Вот почему значительную долю своих сил Случевский отдавал неблагодарному делу: защитить и оправдать мечту, доказать права фантазии, установить реальность ирреального. Он делал это в стихах, и в прозе, и дружеских беседах, произносил свои защитительные речи с убежденным видом победителя, но, кажется, так до конца и не мог убедить самого себя. Иначе к чему стал бы он опять и опять возвращаться к уже решенным вопросам, доказывать уже доказанное? С какой робостью в своей поэме «В снегах» отваживается Случевский на олицетворение месяцев, как извиняется перед читателями за «чертовщину»! В своих старческих «Песнях из уголка» Случевский, как лунатик, все влечется к тому же, словно преодоленному, противоречию и снова торжествует бессмертие мечты в одном из своих лучших созданий: «Ты не гонись за рифмой своенравной». Но где-то глубоко в его душе остается скрытое, подавленное, запретное сомнение в праведности своего дела — работы художника. Это сомнение разъедает его поэзию, останавливает его порывы, заставляет его, рожденного юным Фаустом, смеяться вместе с Мефистофелем…

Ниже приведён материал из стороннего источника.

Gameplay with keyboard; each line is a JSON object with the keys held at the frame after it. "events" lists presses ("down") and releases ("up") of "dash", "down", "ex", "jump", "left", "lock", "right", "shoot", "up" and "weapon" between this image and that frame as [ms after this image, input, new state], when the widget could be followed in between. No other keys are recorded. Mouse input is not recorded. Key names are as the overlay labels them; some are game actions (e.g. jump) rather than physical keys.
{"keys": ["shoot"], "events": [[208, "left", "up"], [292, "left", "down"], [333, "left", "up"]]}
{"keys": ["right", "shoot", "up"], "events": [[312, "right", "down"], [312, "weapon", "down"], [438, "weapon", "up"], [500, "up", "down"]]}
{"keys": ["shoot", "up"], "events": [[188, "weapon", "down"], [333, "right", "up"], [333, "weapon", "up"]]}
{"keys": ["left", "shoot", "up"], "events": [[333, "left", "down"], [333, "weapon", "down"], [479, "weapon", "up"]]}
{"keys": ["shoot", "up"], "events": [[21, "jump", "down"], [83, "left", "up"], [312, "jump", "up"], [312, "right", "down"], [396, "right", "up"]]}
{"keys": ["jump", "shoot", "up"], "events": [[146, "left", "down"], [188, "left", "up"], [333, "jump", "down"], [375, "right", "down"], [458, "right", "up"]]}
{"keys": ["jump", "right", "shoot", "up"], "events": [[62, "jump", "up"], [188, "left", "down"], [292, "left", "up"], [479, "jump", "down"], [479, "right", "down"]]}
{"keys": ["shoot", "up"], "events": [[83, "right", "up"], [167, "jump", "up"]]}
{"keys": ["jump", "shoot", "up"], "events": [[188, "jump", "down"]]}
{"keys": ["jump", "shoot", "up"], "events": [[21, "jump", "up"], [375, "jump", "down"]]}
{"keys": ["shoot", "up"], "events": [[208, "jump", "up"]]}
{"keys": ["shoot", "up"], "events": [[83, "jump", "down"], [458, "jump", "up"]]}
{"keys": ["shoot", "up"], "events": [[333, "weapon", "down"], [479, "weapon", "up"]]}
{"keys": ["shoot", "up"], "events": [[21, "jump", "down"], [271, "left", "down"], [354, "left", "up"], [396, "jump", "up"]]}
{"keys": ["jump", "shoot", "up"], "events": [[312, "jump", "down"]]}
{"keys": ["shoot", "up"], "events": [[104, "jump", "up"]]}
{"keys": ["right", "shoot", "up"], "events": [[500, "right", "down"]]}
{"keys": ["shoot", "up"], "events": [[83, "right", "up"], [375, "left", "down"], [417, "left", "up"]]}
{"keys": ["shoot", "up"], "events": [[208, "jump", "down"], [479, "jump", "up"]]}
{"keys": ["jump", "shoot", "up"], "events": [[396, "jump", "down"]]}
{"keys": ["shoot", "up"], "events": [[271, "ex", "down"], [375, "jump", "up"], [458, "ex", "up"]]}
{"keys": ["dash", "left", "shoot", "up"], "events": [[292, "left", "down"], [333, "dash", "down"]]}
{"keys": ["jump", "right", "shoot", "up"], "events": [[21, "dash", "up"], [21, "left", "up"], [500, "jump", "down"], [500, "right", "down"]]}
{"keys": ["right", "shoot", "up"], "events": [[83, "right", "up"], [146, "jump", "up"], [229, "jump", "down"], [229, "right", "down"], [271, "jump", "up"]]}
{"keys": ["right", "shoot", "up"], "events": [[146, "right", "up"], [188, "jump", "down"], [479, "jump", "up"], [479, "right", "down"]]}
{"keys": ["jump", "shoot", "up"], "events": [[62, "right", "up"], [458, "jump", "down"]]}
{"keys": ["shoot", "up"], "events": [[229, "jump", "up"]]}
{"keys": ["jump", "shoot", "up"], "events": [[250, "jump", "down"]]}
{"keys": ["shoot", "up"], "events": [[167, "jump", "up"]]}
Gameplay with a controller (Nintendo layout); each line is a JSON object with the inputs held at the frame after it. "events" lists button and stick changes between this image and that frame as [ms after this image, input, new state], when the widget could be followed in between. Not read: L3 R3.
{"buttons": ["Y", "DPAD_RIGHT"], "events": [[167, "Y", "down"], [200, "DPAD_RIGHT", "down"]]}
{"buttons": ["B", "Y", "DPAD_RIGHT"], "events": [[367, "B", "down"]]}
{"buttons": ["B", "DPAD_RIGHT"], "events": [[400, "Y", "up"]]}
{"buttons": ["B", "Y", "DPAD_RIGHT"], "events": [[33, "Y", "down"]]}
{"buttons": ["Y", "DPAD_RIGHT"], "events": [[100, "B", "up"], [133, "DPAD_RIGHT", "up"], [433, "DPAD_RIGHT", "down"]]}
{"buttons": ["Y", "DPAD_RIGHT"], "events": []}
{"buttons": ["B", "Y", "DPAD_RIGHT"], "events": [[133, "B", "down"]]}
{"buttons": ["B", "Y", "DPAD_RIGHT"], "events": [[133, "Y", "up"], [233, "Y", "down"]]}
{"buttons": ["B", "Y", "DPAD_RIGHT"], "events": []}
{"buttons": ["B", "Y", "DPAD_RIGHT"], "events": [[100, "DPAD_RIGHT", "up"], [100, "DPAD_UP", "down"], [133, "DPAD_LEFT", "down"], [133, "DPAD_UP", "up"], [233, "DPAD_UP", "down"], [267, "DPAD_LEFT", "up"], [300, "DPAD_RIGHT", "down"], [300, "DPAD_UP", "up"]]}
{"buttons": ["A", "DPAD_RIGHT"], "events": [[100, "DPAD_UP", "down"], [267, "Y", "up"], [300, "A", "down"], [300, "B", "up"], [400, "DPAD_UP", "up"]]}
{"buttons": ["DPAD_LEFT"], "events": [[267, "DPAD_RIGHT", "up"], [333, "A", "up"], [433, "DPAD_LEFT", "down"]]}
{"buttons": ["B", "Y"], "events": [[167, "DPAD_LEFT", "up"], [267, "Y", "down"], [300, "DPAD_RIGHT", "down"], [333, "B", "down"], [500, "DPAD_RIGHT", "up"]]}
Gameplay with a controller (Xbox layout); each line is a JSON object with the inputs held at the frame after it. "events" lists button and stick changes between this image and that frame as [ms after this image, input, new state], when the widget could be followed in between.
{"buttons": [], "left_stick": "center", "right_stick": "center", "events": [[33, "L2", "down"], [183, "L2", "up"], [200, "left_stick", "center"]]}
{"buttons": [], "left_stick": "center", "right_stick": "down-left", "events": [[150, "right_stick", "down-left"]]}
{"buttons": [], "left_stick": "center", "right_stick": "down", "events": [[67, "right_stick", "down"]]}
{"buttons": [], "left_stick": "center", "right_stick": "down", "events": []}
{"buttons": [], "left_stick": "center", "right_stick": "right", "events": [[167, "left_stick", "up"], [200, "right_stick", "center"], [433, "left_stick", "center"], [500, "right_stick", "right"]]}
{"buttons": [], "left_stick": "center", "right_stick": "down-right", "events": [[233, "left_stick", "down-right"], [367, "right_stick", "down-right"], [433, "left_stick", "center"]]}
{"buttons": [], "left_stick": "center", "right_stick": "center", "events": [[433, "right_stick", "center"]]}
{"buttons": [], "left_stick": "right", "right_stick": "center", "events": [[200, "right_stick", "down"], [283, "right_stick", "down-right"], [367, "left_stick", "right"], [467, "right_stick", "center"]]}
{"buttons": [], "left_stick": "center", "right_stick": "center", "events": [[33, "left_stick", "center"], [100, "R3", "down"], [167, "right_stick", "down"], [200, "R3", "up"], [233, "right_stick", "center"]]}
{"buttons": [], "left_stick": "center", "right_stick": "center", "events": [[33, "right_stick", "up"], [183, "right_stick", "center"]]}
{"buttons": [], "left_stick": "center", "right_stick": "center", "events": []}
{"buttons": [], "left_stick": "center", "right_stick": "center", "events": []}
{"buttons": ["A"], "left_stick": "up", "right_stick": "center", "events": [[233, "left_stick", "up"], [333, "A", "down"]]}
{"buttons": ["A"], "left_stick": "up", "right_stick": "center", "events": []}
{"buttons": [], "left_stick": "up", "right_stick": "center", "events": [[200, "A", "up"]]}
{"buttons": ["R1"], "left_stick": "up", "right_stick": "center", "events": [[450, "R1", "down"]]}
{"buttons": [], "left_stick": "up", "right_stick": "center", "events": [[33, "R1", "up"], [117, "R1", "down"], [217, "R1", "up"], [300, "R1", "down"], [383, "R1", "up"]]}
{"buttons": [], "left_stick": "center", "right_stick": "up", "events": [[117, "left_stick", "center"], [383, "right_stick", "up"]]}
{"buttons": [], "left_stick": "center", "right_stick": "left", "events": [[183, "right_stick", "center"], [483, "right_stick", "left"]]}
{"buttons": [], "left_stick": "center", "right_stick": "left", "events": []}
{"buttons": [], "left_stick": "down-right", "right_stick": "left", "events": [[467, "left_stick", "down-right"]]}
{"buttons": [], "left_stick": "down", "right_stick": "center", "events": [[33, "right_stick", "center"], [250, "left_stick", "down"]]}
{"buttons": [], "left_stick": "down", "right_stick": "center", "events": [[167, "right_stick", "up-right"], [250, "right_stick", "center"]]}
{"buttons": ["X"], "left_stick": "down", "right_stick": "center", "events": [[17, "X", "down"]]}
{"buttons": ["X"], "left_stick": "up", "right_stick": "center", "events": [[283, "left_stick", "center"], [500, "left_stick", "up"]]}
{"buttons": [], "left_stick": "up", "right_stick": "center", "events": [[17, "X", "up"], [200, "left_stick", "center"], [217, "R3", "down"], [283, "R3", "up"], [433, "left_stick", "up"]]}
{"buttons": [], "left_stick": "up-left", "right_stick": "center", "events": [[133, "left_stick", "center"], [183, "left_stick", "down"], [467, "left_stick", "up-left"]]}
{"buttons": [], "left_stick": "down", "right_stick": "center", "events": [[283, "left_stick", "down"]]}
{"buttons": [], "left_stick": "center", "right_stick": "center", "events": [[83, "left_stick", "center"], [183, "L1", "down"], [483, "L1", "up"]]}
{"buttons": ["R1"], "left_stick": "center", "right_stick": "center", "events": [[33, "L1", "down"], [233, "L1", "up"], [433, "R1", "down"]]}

Случевский был «доктором философии» одного из немецких университетов, и это было для него не пустым званием. В Случевском действительно жило неодолимое стремление к философскому, отвлеченному мышлению, вера в силу мысли. Часто, подвигаясь шаг за шагом путем логических построений, достигал он таких же безмерных далей, какие открывались его прозрению как художника. Но это богатство даров было и его слабостью. Он не мог, не умел соединить, слить в одно — художественное созерцание и отвлеченную мысль. Он был то мыслителем, то поэтом. Его сознание, как тяжесть, лежало на крыльях его фантазии, пригнетало ее к земле, лишало полета, но едва его мысль, став твердой ногой, пыталась идти самостоятельным путем, как та же фантазия, взлетая опять, останавливала ее, отрывала от земли, влекла за собой. Разрываемое между этими двумя волями, творчество Случевского, как «Недоносок» Баратынского, носится «крылатый вздох меж землей и небесами».